Provided entries:

□ □ □ □ □

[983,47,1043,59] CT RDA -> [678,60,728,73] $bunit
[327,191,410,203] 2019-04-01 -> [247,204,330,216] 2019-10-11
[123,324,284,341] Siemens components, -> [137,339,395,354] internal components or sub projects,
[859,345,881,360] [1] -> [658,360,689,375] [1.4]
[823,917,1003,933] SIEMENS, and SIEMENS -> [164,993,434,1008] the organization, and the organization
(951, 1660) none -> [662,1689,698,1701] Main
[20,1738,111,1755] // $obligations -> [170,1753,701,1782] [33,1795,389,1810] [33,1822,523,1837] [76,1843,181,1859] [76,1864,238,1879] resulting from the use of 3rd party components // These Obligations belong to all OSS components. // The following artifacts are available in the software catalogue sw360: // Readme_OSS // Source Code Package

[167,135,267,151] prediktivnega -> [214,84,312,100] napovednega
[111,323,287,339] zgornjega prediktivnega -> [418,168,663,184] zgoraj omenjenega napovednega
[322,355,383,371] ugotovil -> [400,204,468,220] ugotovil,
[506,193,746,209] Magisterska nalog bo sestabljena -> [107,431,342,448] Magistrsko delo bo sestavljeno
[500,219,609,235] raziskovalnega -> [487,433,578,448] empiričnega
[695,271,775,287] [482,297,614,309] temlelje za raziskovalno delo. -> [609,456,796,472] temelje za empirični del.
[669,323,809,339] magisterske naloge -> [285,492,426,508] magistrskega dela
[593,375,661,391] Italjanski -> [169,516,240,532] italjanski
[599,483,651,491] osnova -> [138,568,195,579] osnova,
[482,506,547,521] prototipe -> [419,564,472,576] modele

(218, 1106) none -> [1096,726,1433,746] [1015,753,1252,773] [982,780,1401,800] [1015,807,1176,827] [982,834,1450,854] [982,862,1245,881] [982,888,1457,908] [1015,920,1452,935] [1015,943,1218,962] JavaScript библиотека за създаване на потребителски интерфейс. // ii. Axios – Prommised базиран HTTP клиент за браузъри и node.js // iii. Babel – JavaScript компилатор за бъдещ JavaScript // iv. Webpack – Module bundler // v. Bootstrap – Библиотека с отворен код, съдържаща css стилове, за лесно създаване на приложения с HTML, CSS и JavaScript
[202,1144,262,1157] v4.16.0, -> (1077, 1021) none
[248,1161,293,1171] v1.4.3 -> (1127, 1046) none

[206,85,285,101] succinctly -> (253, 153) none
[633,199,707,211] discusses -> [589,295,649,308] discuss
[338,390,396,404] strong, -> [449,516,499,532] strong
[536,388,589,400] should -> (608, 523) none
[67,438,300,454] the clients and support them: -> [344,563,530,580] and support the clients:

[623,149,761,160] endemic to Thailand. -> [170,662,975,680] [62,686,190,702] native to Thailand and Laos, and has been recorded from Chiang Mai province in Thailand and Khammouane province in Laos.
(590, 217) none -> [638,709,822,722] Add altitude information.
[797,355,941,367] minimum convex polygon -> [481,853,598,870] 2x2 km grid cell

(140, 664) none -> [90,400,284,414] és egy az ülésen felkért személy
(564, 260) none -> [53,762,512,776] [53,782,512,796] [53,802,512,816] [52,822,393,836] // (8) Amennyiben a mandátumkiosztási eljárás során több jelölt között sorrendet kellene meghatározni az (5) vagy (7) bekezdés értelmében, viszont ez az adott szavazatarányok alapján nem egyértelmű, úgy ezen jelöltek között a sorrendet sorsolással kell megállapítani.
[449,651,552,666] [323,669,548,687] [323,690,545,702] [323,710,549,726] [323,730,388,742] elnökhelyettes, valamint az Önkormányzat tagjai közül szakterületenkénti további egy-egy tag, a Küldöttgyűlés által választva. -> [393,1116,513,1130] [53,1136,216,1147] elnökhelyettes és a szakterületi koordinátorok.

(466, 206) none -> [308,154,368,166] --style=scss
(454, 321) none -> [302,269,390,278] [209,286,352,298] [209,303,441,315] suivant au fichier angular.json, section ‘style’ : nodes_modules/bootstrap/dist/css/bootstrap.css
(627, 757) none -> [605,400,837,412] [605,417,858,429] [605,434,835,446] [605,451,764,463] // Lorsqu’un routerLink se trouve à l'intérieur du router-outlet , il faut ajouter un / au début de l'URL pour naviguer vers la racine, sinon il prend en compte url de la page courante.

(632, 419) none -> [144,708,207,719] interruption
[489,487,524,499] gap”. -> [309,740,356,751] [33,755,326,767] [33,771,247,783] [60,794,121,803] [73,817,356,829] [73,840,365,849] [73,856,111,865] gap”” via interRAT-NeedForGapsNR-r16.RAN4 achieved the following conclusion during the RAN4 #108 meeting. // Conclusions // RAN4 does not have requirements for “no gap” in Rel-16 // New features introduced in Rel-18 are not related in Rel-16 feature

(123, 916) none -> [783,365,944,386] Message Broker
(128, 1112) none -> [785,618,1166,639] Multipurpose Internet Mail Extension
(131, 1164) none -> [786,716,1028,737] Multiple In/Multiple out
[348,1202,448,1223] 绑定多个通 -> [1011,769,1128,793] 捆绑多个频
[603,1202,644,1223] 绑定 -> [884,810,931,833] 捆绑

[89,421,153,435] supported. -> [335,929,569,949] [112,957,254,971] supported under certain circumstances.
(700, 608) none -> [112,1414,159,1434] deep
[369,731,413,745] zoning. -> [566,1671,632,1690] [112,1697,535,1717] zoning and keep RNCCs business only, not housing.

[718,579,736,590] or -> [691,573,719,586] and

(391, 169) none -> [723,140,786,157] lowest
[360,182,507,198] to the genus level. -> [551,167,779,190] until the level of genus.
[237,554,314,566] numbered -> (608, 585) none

□ □ □ □ □

Work task: Among the records above, only the lines between the line holding "[202,1144,262,1157] v4.16.0, ->" and the line holding "(564, 260) none", inclusive, are to be output, exactly as written.

Result of the exercise:
[202,1144,262,1157] v4.16.0, -> (1077, 1021) none
[248,1161,293,1171] v1.4.3 -> (1127, 1046) none

[206,85,285,101] succinctly -> (253, 153) none
[633,199,707,211] discusses -> [589,295,649,308] discuss
[338,390,396,404] strong, -> [449,516,499,532] strong
[536,388,589,400] should -> (608, 523) none
[67,438,300,454] the clients and support them: -> [344,563,530,580] and support the clients:

[623,149,761,160] endemic to Thailand. -> [170,662,975,680] [62,686,190,702] native to Thailand and Laos, and has been recorded from Chiang Mai province in Thailand and Khammouane province in Laos.
(590, 217) none -> [638,709,822,722] Add altitude information.
[797,355,941,367] minimum convex polygon -> [481,853,598,870] 2x2 km grid cell

(140, 664) none -> [90,400,284,414] és egy az ülésen felkért személy
(564, 260) none -> [53,762,512,776] [53,782,512,796] [53,802,512,816] [52,822,393,836] // (8) Amennyiben a mandátumkiosztási eljárás során több jelölt között sorrendet kellene meghatározni az (5) vagy (7) bekezdés értelmében, viszont ez az adott szavazatarányok alapján nem egyértelmű, úgy ezen jelöltek között a sorrendet sorsolással kell megállapítani.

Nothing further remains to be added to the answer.